─── INFORMATION PROVIDED ───

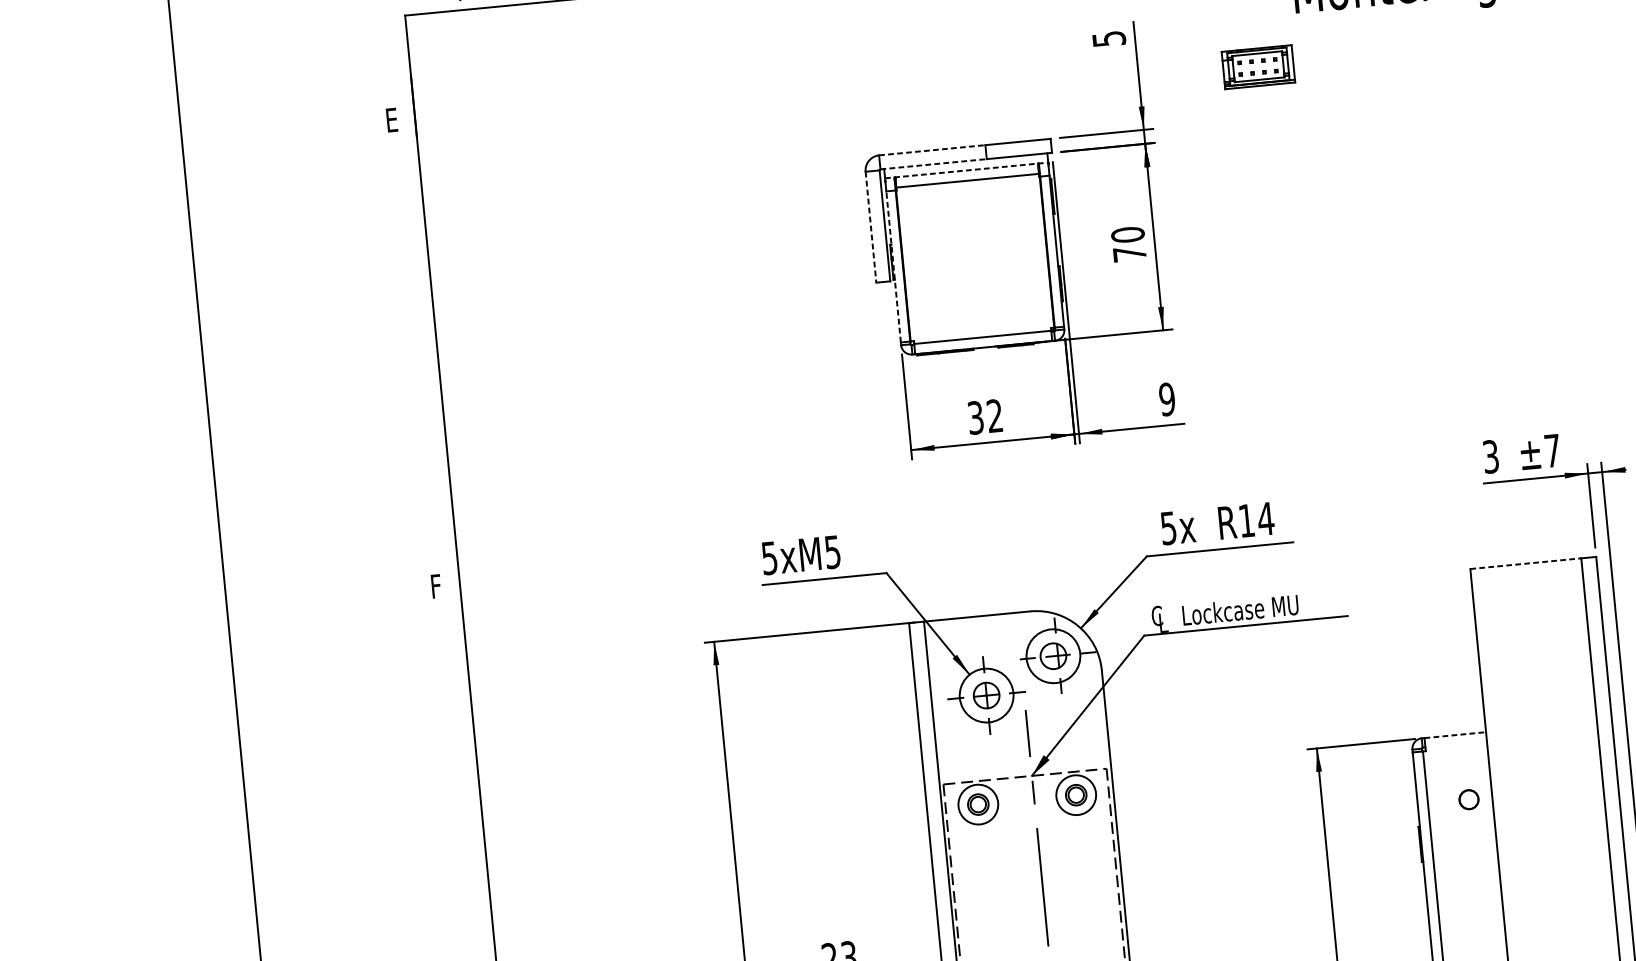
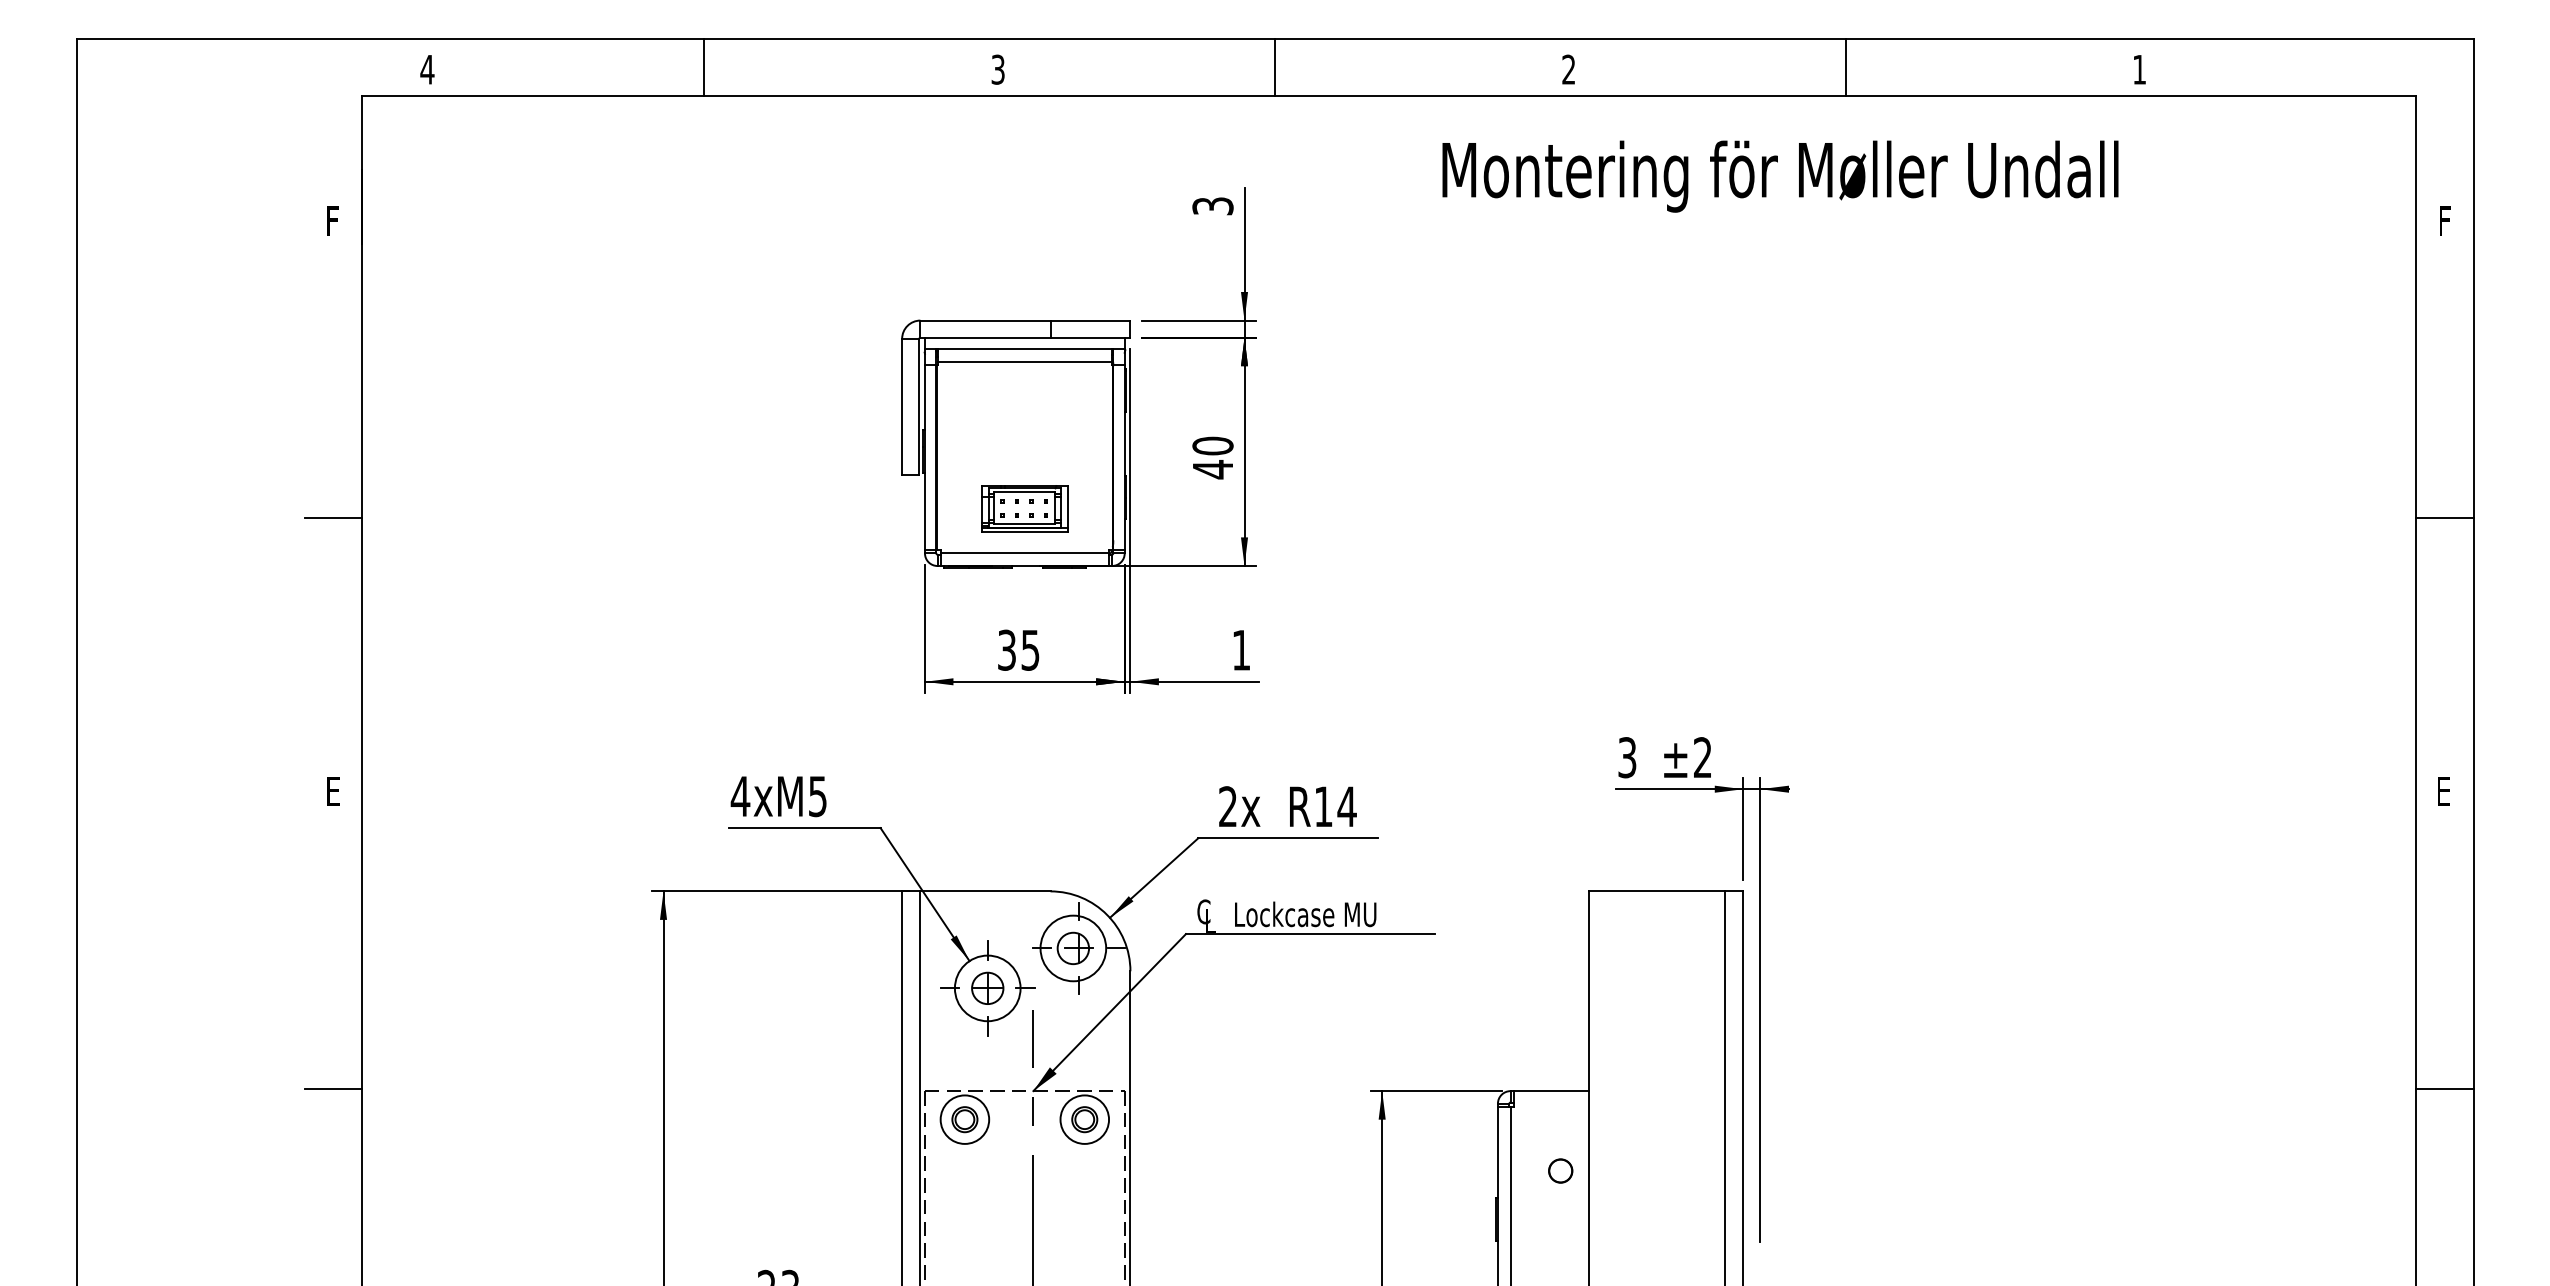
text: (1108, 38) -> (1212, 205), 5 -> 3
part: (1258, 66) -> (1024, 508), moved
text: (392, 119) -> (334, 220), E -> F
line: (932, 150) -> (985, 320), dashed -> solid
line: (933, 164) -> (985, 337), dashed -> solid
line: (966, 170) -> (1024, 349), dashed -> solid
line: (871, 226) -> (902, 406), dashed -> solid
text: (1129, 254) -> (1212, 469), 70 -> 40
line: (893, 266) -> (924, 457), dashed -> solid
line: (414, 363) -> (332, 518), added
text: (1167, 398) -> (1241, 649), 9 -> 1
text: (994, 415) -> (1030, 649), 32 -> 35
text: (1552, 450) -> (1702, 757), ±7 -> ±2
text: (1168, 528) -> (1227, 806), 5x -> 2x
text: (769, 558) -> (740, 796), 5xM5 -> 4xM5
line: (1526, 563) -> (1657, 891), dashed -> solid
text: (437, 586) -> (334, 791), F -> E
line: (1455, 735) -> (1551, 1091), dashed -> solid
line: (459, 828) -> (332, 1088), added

───

→ **WHAT THIS TASK INVOLVES**: Skip every picture and return the lines above from the top through the one that contains "text: (1129, 254) -> (1212, 469), 70 -> 40".

→ **RESULT OF THE TASK**:
text: (1108, 38) -> (1212, 205), 5 -> 3
part: (1258, 66) -> (1024, 508), moved
text: (392, 119) -> (334, 220), E -> F
line: (932, 150) -> (985, 320), dashed -> solid
line: (933, 164) -> (985, 337), dashed -> solid
line: (966, 170) -> (1024, 349), dashed -> solid
line: (871, 226) -> (902, 406), dashed -> solid
text: (1129, 254) -> (1212, 469), 70 -> 40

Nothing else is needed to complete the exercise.